• DATA RECORDS:
-- Opening Marker --

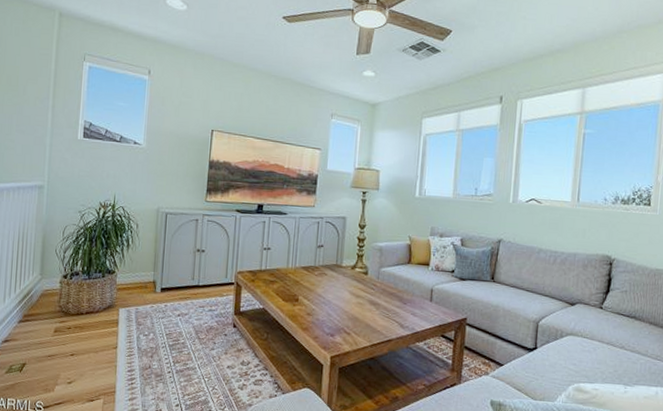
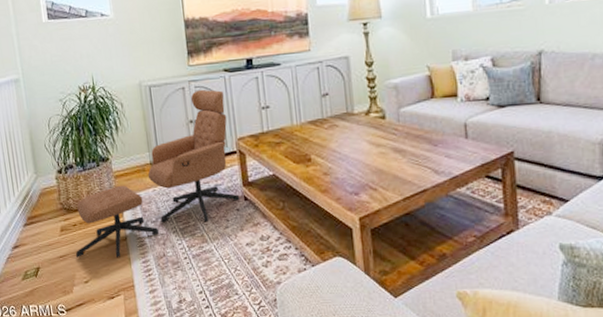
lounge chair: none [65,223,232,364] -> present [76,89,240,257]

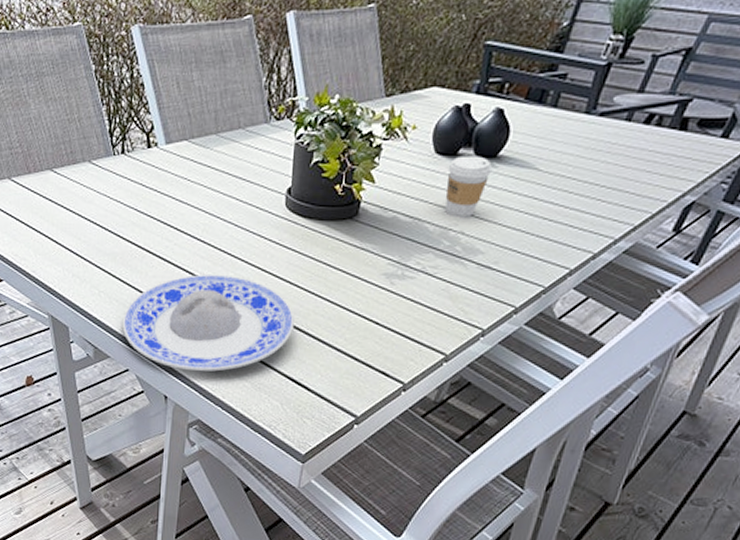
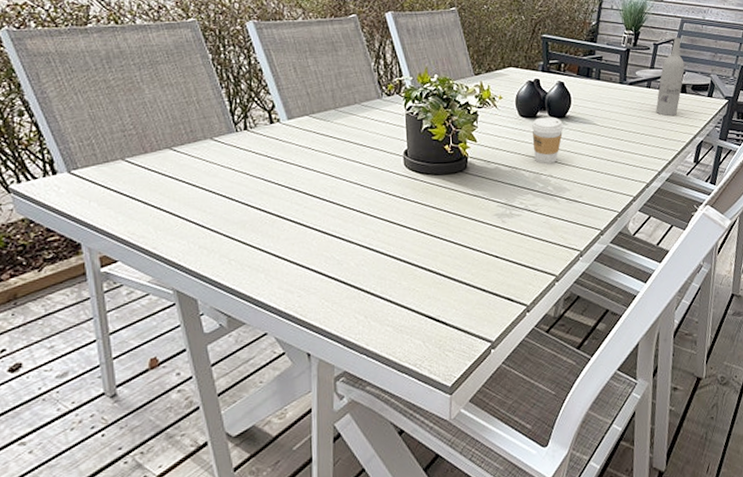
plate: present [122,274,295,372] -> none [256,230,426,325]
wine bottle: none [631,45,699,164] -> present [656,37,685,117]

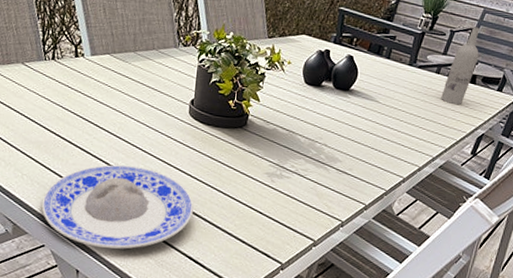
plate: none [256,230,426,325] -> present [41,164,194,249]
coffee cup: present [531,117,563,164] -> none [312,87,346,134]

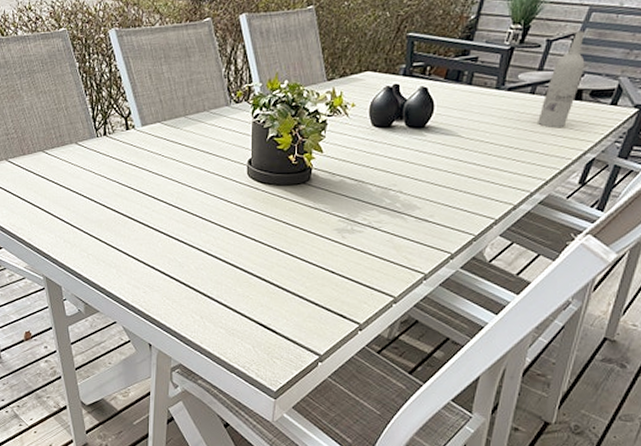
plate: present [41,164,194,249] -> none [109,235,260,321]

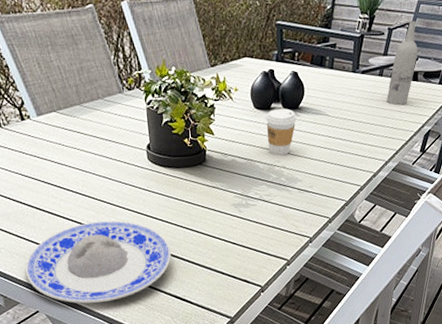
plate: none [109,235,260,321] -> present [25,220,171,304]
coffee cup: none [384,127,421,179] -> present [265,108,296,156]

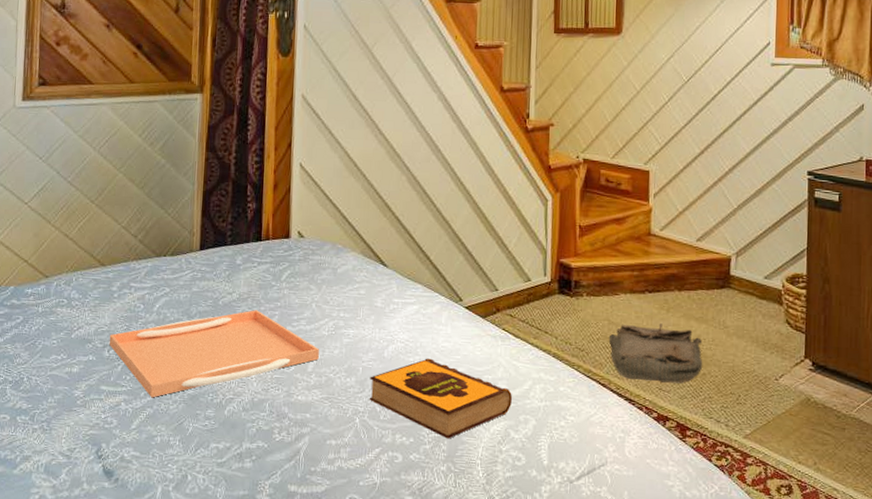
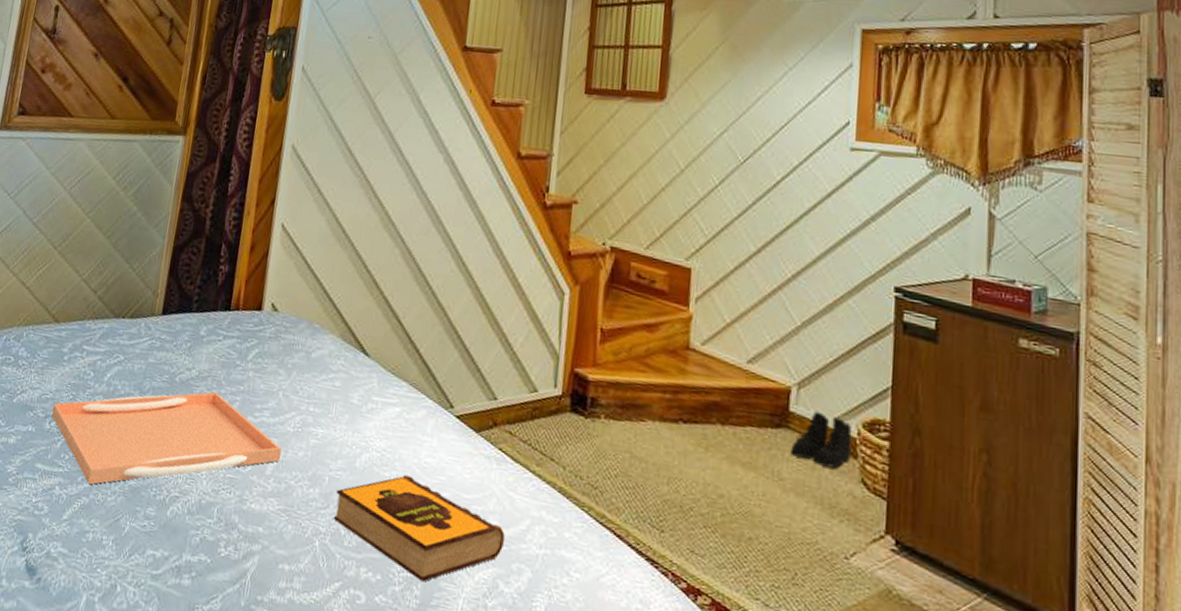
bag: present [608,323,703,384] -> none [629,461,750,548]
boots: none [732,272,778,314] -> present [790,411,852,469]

-- Closing Marker --

• TASK DIRECTIONS: Output the entries above verbatim, leaving out images.

• FINISHED TASK:
lounge chair: none [65,223,232,364] -> present [76,89,240,257]

plate: present [122,274,295,372] -> none [256,230,426,325]
wine bottle: none [631,45,699,164] -> present [656,37,685,117]

plate: none [256,230,426,325] -> present [41,164,194,249]
coffee cup: present [531,117,563,164] -> none [312,87,346,134]

plate: present [41,164,194,249] -> none [109,235,260,321]

plate: none [109,235,260,321] -> present [25,220,171,304]
coffee cup: none [384,127,421,179] -> present [265,108,296,156]

bag: present [608,323,703,384] -> none [629,461,750,548]
boots: none [732,272,778,314] -> present [790,411,852,469]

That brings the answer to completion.